For the convenience of other readers I'll paste your rationale here:

The rationale i have - that from the point of view of provider, it's just a
> dependency change (which we generally consided non-breaking) and it does
> not break people's workflows in general at all.
> If you are on Airflow 2.2, you cannot install this release anyway. So the
> change is not breking - from the point of view of Airflow 2.2 user, there
> is no change. The user will have to continue using old provider.
> If you are on Airflow 2.3, you install it and it "just works". No breaking
> in your workflow whatsoever.
> There are two questions/potential problems/considerations here:
> You could accidentally bring your airflow up if you have Airflow 2.2 and
> force installation of 2.3+provider. I'd argue it's a problem of the user
> and the most we can do it is to warn user about it in the documentation.
> This is also true for many of our dependencies. There are a number of
> dependencies that - when upgraded independently - might bring airlfow
> version up (for example sqlalchemy bump to 1.4 will upgrade airflow to
> 2.3). Unfortunately pip works like that and we cannot do anything about
> it - everything that happens there happens long before any of our code is
> executed and we cannot even give a warning to the user when the user
> attempts to do so. Here potentially the "major" bump might give the user a
> pause, but I argue that this is a very weak signal - the major bump should
> signal incompatibilities in the provider itself, not potential problems
> with Airflow. Luckily this is not destructive nowadays. User will get
> information about migrations not applied and will be able to recover.

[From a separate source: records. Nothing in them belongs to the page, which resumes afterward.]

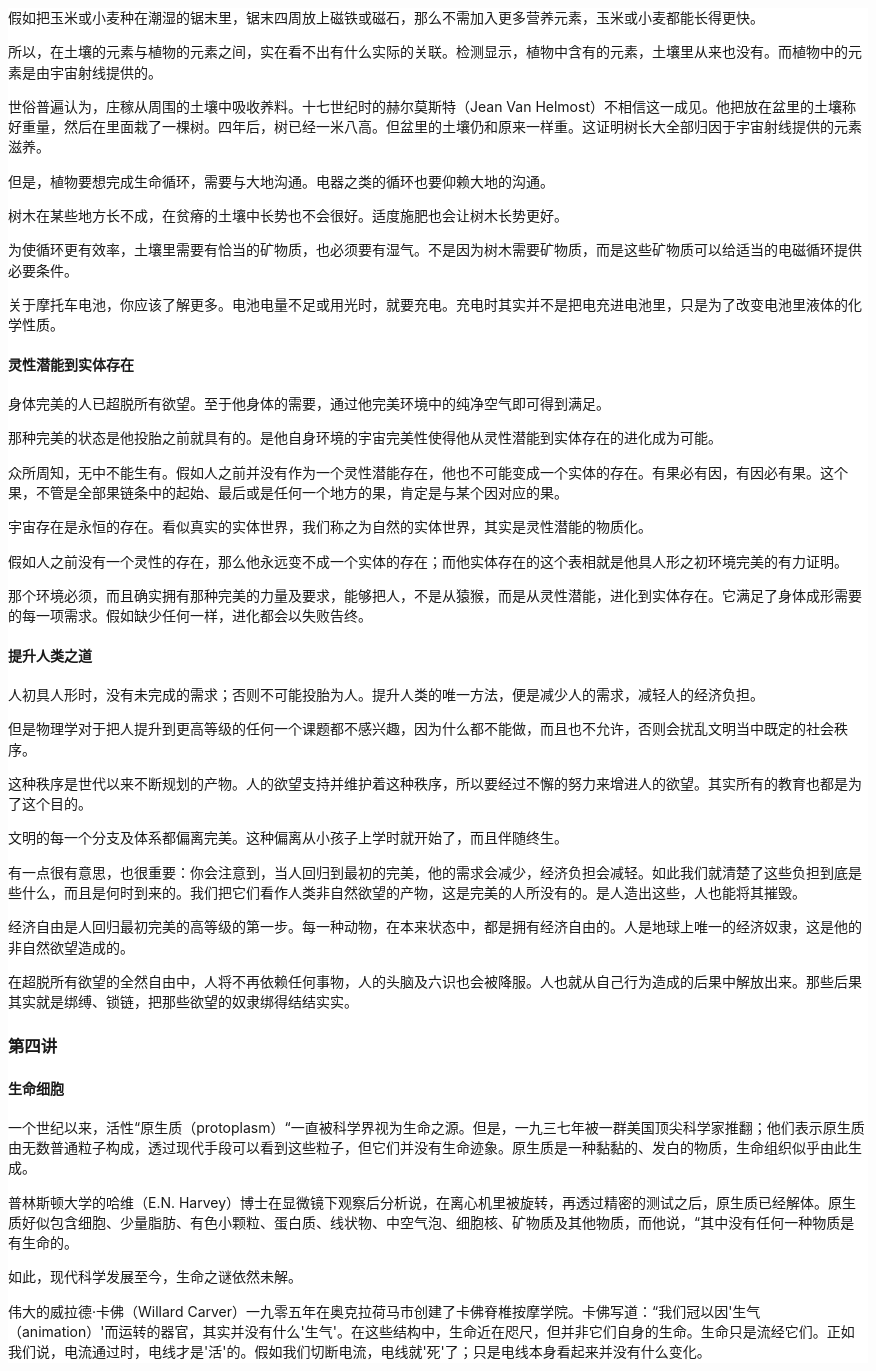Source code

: 假如把玉米或小麦种在潮湿的锯末里，锯末四周放上磁铁或磁石，那么不需加入更多营养元素，玉米或小麦都能长得更快。

所以，在土壤的元素与植物的元素之间，实在看不出有什么实际的关联。检测显示，植物中含有的元素，土壤里从来也没有。而植物中的元素是由宇宙射线提供的。

世俗普遍认为，庄稼从周围的土壤中吸收养料。十七世纪时的赫尔莫斯特（Jean Van Helmost）不相信这一成见。他把放在盆里的土壤称好重量，然后在里面栽了一棵树。四年后，树已经一米八高。但盆里的土壤仍和原来一样重。这证明树长大全部归因于宇宙射线提供的元素滋养。

但是，植物要想完成生命循环，需要与大地沟通。电器之类的循环也要仰赖大地的沟通。

树木在某些地方长不成，在贫瘠的土壤中长势也不会很好。适度施肥也会让树木长势更好。

为使循环更有效率，土壤里需要有恰当的矿物质，也必须要有湿气。不是因为树木需要矿物质，而是这些矿物质可以给适当的电磁循环提供必要条件。

关于摩托车电池，你应该了解更多。电池电量不足或用光时，就要充电。充电时其实并不是把电充进电池里，只是为了改变电池里液体的化学性质。

#### 灵性潜能到实体存在

身体完美的人已超脱所有欲望。至于他身体的需要，通过他完美环境中的纯净空气即可得到满足。

那种完美的状态是他投胎之前就具有的。是他自身环境的宇宙完美性使得他从灵性潜能到实体存在的进化成为可能。

众所周知，无中不能生有。假如人之前并没有作为一个灵性潜能存在，他也不可能变成一个实体的存在。有果必有因，有因必有果。这个果，不管是全部果链条中的起始、最后或是任何一个地方的果，肯定是与某个因对应的果。

宇宙存在是永恒的存在。看似真实的实体世界，我们称之为自然的实体世界，其实是灵性潜能的物质化。

假如人之前没有一个灵性的存在，那么他永远变不成一个实体的存在；而他实体存在的这个表相就是他具人形之初环境完美的有力证明。

那个环境必须，而且确实拥有那种完美的力量及要求，能够把人，不是从猿猴，而是从灵性潜能，进化到实体存在。它满足了身体成形需要的每一项需求。假如缺少任何一样，进化都会以失败告终。

#### 提升人类之道

人初具人形时，没有未完成的需求；否则不可能投胎为人。提升人类的唯一方法，便是减少人的需求，减轻人的经济负担。

但是物理学对于把人提升到更高等级的任何一个课题都不感兴趣，因为什么都不能做，而且也不允许，否则会扰乱文明当中既定的社会秩序。

这种秩序是世代以来不断规划的产物。人的欲望支持并维护着这种秩序，所以要经过不懈的努力来增进人的欲望。其实所有的教育也都是为了这个目的。

文明的每一个分支及体系都偏离完美。这种偏离从小孩子上学时就开始了，而且伴随终生。

有一点很有意思，也很重要：你会注意到，当人回归到最初的完美，他的需求会减少，经济负担会减轻。如此我们就清楚了这些负担到底是些什么，而且是何时到来的。我们把它们看作人类非自然欲望的产物，这是完美的人所没有的。是人造出这些，人也能将其摧毁。

经济自由是人回归最初完美的高等级的第一步。每一种动物，在本来状态中，都是拥有经济自由的。人是地球上唯一的经济奴隶，这是他的非自然欲望造成的。

在超脱所有欲望的全然自由中，人将不再依赖任何事物，人的头脑及六识也会被降服。人也就从自己行为造成的后果中解放出来。那些后果其实就是绑缚、锁链，把那些欲望的奴隶绑得结结实实。

### 第四讲

#### 生命细胞

一个世纪以来，活性“原生质（protoplasm）“一直被科学界视为生命之源。但是，一九三七年被一群美国顶尖科学家推翻；他们表示原生质由无数普通粒子构成，透过现代手段可以看到这些粒子，但它们并没有生命迹象。原生质是一种黏黏的、发白的物质，生命组织似乎由此生成。

普林斯顿大学的哈维（E.N. Harvey）博士在显微镜下观察后分析说，在离心机里被旋转，再透过精密的测试之后，原生质已经解体。原生质好似包含细胞、少量脂肪、有色小颗粒、蛋白质、线状物、中空气泡、细胞核、矿物质及其他物质，而他说，“其中没有任何一种物质是有生命的。

如此，现代科学发展至今，生命之谜依然未解。

伟大的威拉德·卡佛（Willard Carver）一九零五年在奥克拉荷马市创建了卡佛脊椎按摩学院。卡佛写道：“我们冠以因'生气（animation）'而运转的器官，其实并没有什么'生气'。在这些结构中，生命近在咫尺，但并非它们自身的生命。生命只是流经它们。正如我们说，电流通过时，电线才是'活'的。假如我们切断电流，电线就'死'了；只是电线本身看起来并没有什么变化。
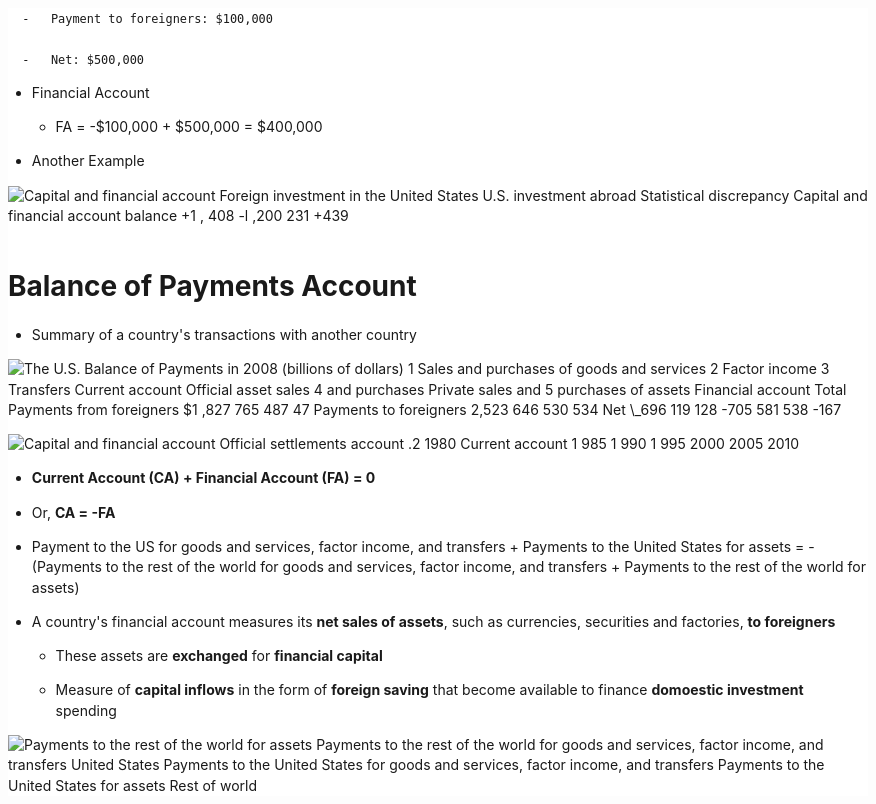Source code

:      -   Payment to foreigners: $100,000
    
      -   Net: $500,000

  -   Financial Account
    
      -   FA = -$100,000 + $500,000 = $400,000

  -   Another Example

  ![Capital and financial account Foreign investment in the United
  States U.S. investment abroad Statistical discrepancy Capital and
  financial account balance +1 , 408 -l ,200 231 +439
  ](./media/image109.png)

# Balance of Payments Account

  -   Summary of a country's transactions with another country

  ![The U.S. Balance of Payments in 2008 (billions of dollars) 1 Sales
  and purchases of goods and services 2 Factor income 3 Transfers
  Current account Official asset sales 4 and purchases Private sales and
  5 purchases of assets Financial account Total Payments from foreigners
  $1 ,827 765 487 47 Payments to foreigners $2,523 646 530 534 Net
  \_$696 119 128 -705 581 538 -167 ](./media/image110.png)
  
  ![Capital and financial account Official settlements account .2 1980
  Current account 1 985 1 990 1 995 2000 2005 2010
  ](./media/image111.png)

  -   **Current Account (CA) + Financial Account (FA) = 0**

  -   Or, **CA = -FA**

  -   Payment to the US for goods and services, factor income, and
      transfers + Payments to the United States for assets = - (Payments
      to the rest of the world for goods and services, factor income,
      and transfers + Payments to the rest of the world for assets)

  -   A country's financial account measures its **net sales of
      assets**, such as currencies, securities and factories, **to
      foreigners**
    
      -   These assets are **exchanged** for **financial capital**
    
      -   Measure of **capital inflows** in the form of **foreign
          saving** that become available to finance **domoestic
          investment** spending

  ![Payments to the rest of the world for assets Payments to the rest of
  the world for goods and services, factor income, and transfers United
  States Payments to the United States for goods and services, factor
  income, and transfers Payments to the United States for assets Rest of
  world ](./media/image112.png)
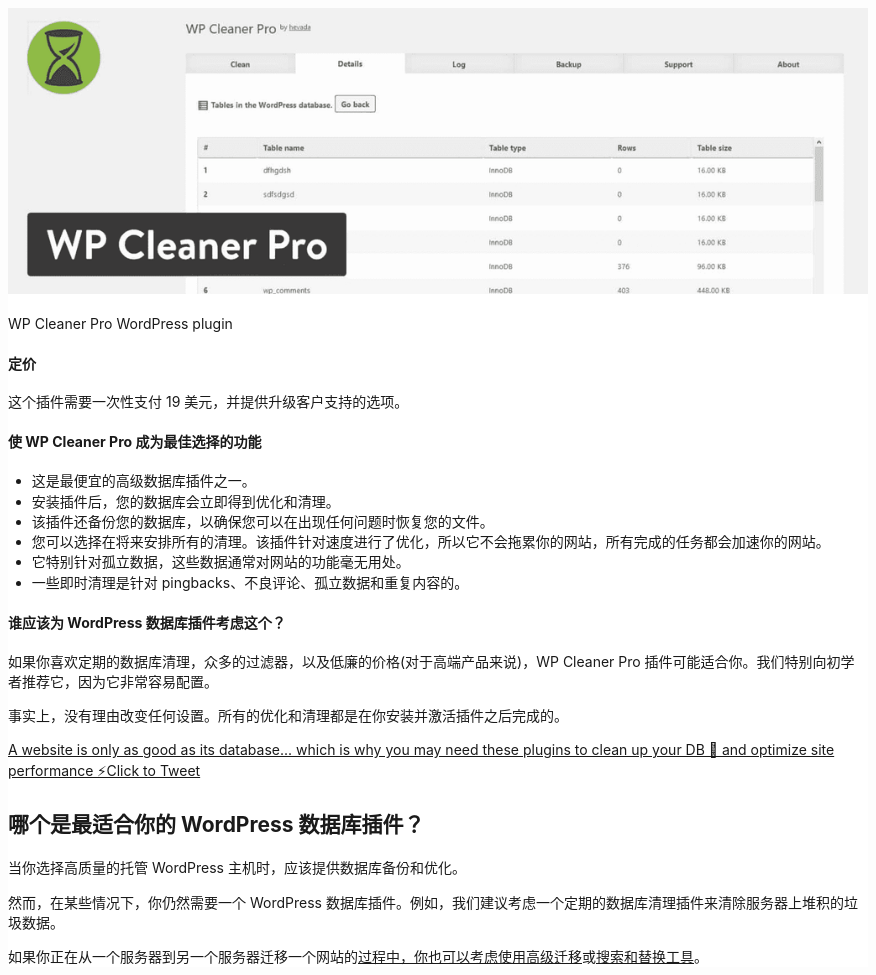 ![WP Cleaner Pro WordPress plugin](img/d8eb52638eaed2079d37357ffbb78502.png)

WP Cleaner Pro WordPress plugin



#### 定价

这个插件需要一次性支付 19 美元，并提供升级客户支持的选项。

#### 使 WP Cleaner Pro 成为最佳选择的功能

*   这是最便宜的高级数据库插件之一。
*   安装插件后，您的数据库会立即得到优化和清理。
*   该插件还备份您的数据库，以确保您可以在出现任何问题时恢复您的文件。
*   您可以选择在将来安排所有的清理。该插件针对速度进行了优化，所以它不会拖累你的网站，所有完成的任务都会加速你的网站。
*   它特别针对孤立数据，这些数据通常对网站的功能毫无用处。
*   一些即时清理是针对 pingbacks、不良评论、孤立数据和重复内容的。

#### 谁应该为 WordPress 数据库插件考虑这个？

如果你喜欢定期的数据库清理，众多的过滤器，以及低廉的价格(对于高端产品来说)，WP Cleaner Pro 插件可能适合你。我们特别向初学者推荐它，因为它非常容易配置。

事实上，没有理由改变任何设置。所有的优化和清理都是在你安装并激活插件之后完成的。

[A website is only as good as its database... which is why you may need these plugins to clean up your DB 🧼 and optimize site performance ⚡️Click to Tweet](https://twitter.com/intent/tweet?url=https%3A%2F%2Fbit.ly%2F2NSUSgA&via=kinsta&text=A+website+is+only+as+good+as+its+database...+which+is+why+you+may+need+these+plugins+to+clean+up+your+DB+%F0%9F%A7%BC++and+optimize+site+performance+%E2%9A%A1%EF%B8%8F&hashtags=webdev%2Csitespeed)

## 哪个是最适合你的 WordPress 数据库插件？

当你选择高质量的托管 WordPress 主机时，应该提供数据库备份和优化。

然而，在某些情况下，你仍然需要一个 WordPress 数据库插件。例如，我们建议考虑一个定期的数据库清理插件来清除服务器上堆积的垃圾数据。

如果你正在从一个服务器到另一个服务器迁移一个网站的[过程中，你也可以考虑使用](https://kinsta.com/blog/migrate-wordpress-site/)[高级迁移](https://kinsta.com/blog/wordpress-migration-plugins/)或[搜索和替换工具](https://kinsta.com/knowledgebase/wordpress-search-and-replace/)。

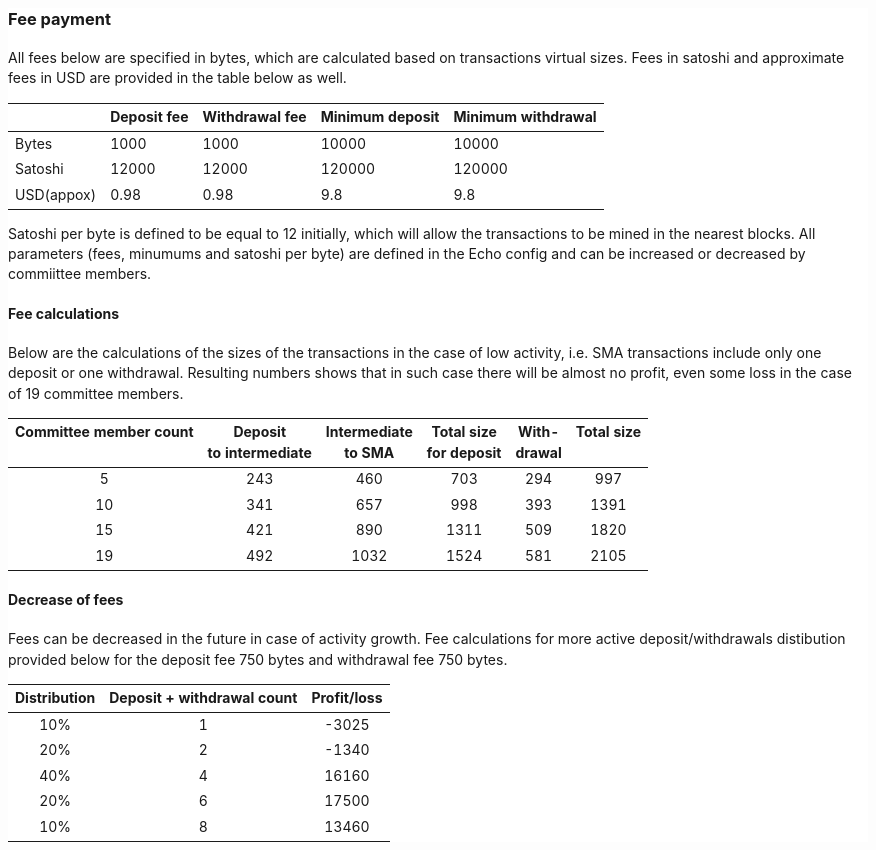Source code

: ### Fee payment

All fees below are specified in bytes, which are calculated based on transactions virtual sizes. Fees in satoshi and approximate fees in USD are provided in the table below as well.


|            | Deposit fee | Withdrawal fee | Minimum deposit | Minimum withdrawal |
|------------|-------------|----------------|-----------------|--------------------|
| Bytes      |     1000    |      1000      |      10000      |        10000       |
| Satoshi    |    12000    |      12000     |      120000     |       120000       |
| USD(appox) |     0.98    |      0.98      |       9.8       |         9.8        |

Satoshi per byte is defined to be equal to 12 initially, which will allow the transactions to be mined in the nearest blocks.
All parameters (fees, minumums and satoshi per byte) are defined in the Echo config and can be increased or decreased by commiittee members.


#### Fee calculations


Below are the calculations of the sizes of the transactions in the case of low activity, i.e. SMA transactions include only one deposit or one withdrawal. Resulting numbers shows that in such case there will be almost no profit, even some loss in the case of 19 committee members.


| Committee member count | Deposit <br> to intermediate | Intermediate<br> to SMA | Total size <br> for deposit | With-<br>drawal | Total size |
|:----------------------:|:----------------------------:|:-----------------------:|:---------------------------:|:---------------:|:----------:|
|            5           |              243             |           460           |             703             |       294       |     997    |
|           10           |              341             |           657           |             998             |       393       |    1391    |
|           15           |              421             |           890           |             1311            |       509       |    1820    |
|           19           |              492             |           1032          |             1524            |       581       |    2105    |


#### Decrease of fees


Fees can be decreased in the future in case of activity growth. Fee calculations for more active deposit/withdrawals distibution provided below for the deposit fee 750 bytes and withdrawal fee 750 bytes.


| Distribution | Deposit + withdrawal count | Profit/loss |
|:------------:|:--------------------------:|:-----------:|
|      10%     |              1             |    -3025    |
|      20%     |              2             |    -1340    |
|      40%     |              4             |    16160    |
|      20%     |              6             |    17500    |
|      10%     |              8             |    13460    |
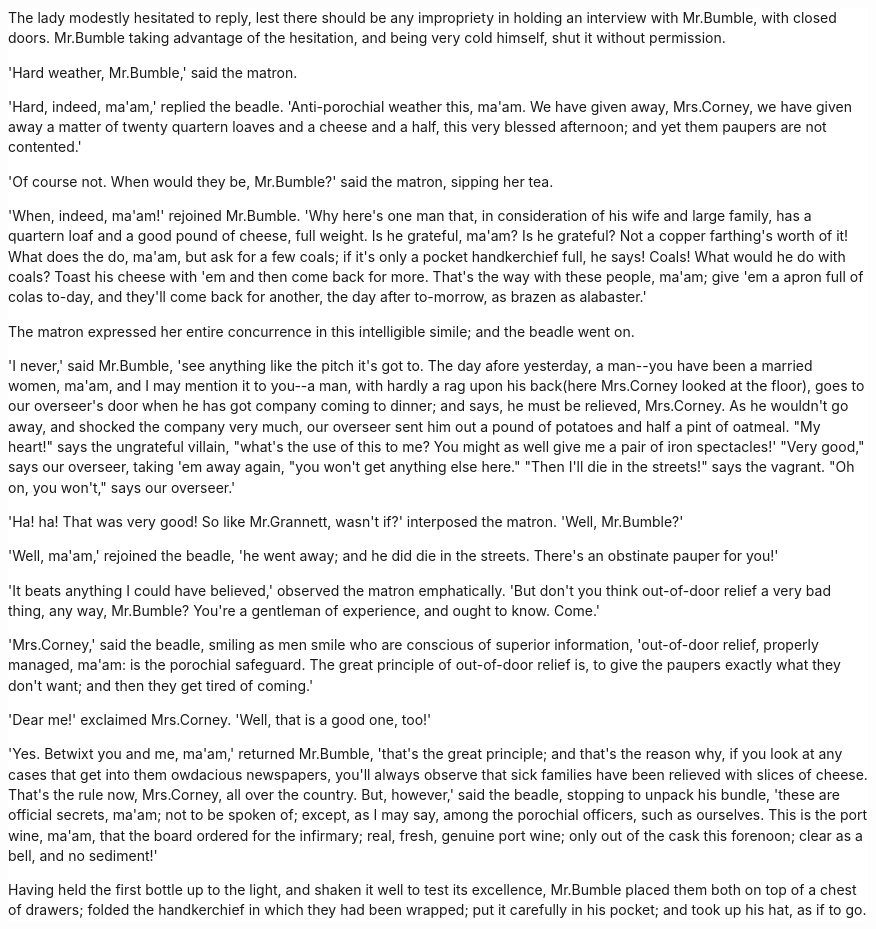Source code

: The lady modestly hesitated to reply, lest there should be any impropriety in holding an interview with Mr.Bumble, with closed doors. Mr.Bumble taking advantage of the hesitation, and being very cold himself, shut it without permission.

'Hard weather, Mr.Bumble,' said the matron.

'Hard, indeed, ma'am,' replied the beadle. 'Anti-porochial weather this, ma'am. We have given away, Mrs.Corney, we have given away a matter of twenty quartern loaves and a cheese and a half, this very blessed afternoon; and yet them paupers are not contented.'

'Of course not. When would they be, Mr.Bumble?' said the matron, sipping her tea.

'When, indeed, ma'am!' rejoined Mr.Bumble. 'Why here's one man that, in consideration of his wife and large family, has a quartern loaf and a good pound of cheese, full weight. Is he grateful, ma'am? Is he grateful? Not a copper farthing's worth of it! What does the do, ma'am, but ask for a few coals; if it's only a pocket handkerchief full, he says! Coals! What would he do with coals? Toast his cheese with 'em and then come back for more. That's the way with these people, ma'am; give 'em a apron full of colas to-day, and they'll come back for another, the day after to-morrow, as brazen as alabaster.'

The matron expressed her entire concurrence in this intelligible simile; and the beadle went on.

'I never,' said Mr.Bumble, 'see anything like the pitch it's got to. The day afore yesterday, a man--you have been a married women, ma'am, and I may mention it to you--a man, with hardly a rag upon his back(here Mrs.Corney looked at the floor), goes to our overseer's door when he has got company coming to dinner; and says, he must be relieved, Mrs.Corney. As he wouldn't go away, and shocked the company very much, our overseer sent him out a pound of potatoes and half a pint of oatmeal. "My heart!" says the ungrateful villain, "what's the use of this to me? You might as well give me a pair of iron spectacles!' "Very good," says our overseer, taking 'em away again, "you won't get anything else here." "Then I'll die in the streets!" says the vagrant. "Oh on, you won't," says our overseer.'

'Ha! ha! That was very good! So like Mr.Grannett, wasn't if?' interposed the matron. 'Well, Mr.Bumble?'

'Well, ma'am,' rejoined the beadle, 'he went away; and he did die in the streets. There's an obstinate pauper for you!'

'It beats anything I could have believed,' observed the matron emphatically. 'But don't you think out-of-door relief a very bad thing, any way, Mr.Bumble? You're a gentleman of experience, and ought to know. Come.'

'Mrs.Corney,' said the beadle, smiling as men smile who are conscious of superior information, 'out-of-door relief, properly managed, ma'am: is the porochial safeguard. The great principle of out-of-door relief is, to give the paupers exactly what they don't want; and then they get tired of coming.'

'Dear me!' exclaimed Mrs.Corney. 'Well, that is a good one, too!'

'Yes. Betwixt you and me, ma'am,' returned Mr.Bumble, 'that's the great principle; and that's the reason why, if you look at any cases that get into them owdacious newspapers, you'll always observe that sick families have been relieved with slices of cheese. That's the rule now, Mrs.Corney, all over the country. But, however,' said the beadle, stopping to unpack his bundle, 'these are official secrets, ma'am; not to be spoken of; except, as I may say, among the porochial officers, such as ourselves. This is the port wine, ma'am, that the board ordered for the infirmary; real, fresh, genuine port wine; only out of the cask this forenoon; clear as a bell, and no sediment!'

Having held the first bottle up to the light, and shaken it well to test its excellence, Mr.Bumble placed them both on top of a chest of drawers; folded the handkerchief in which they had been wrapped; put it carefully in his pocket; and took up his hat, as if to go.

> I was thinking whether it shoudl be a "feature" or "patchlevel" bump. I
> chose "feature" pretty arbitrary here and without any good "reason". SemVer
> does not really address this case so we are free to choose whatever we feel
> is appropriate. And I think personally that signalling minor bump is a bit
> more prominent. We do not (I think) make it a breaking change (see above),
> but we also do not want to make it a "meh" change. We need to pick some
> scheme that will allow us to publish it as a new package in PyPI even
> without any changes. So I chose "feature". But it could be "patchlevel" as
> well. Both "patchlevel" and "feature" are not breaking (probably) user's
> workflow so choosing one over another is pretty arbitrary decision.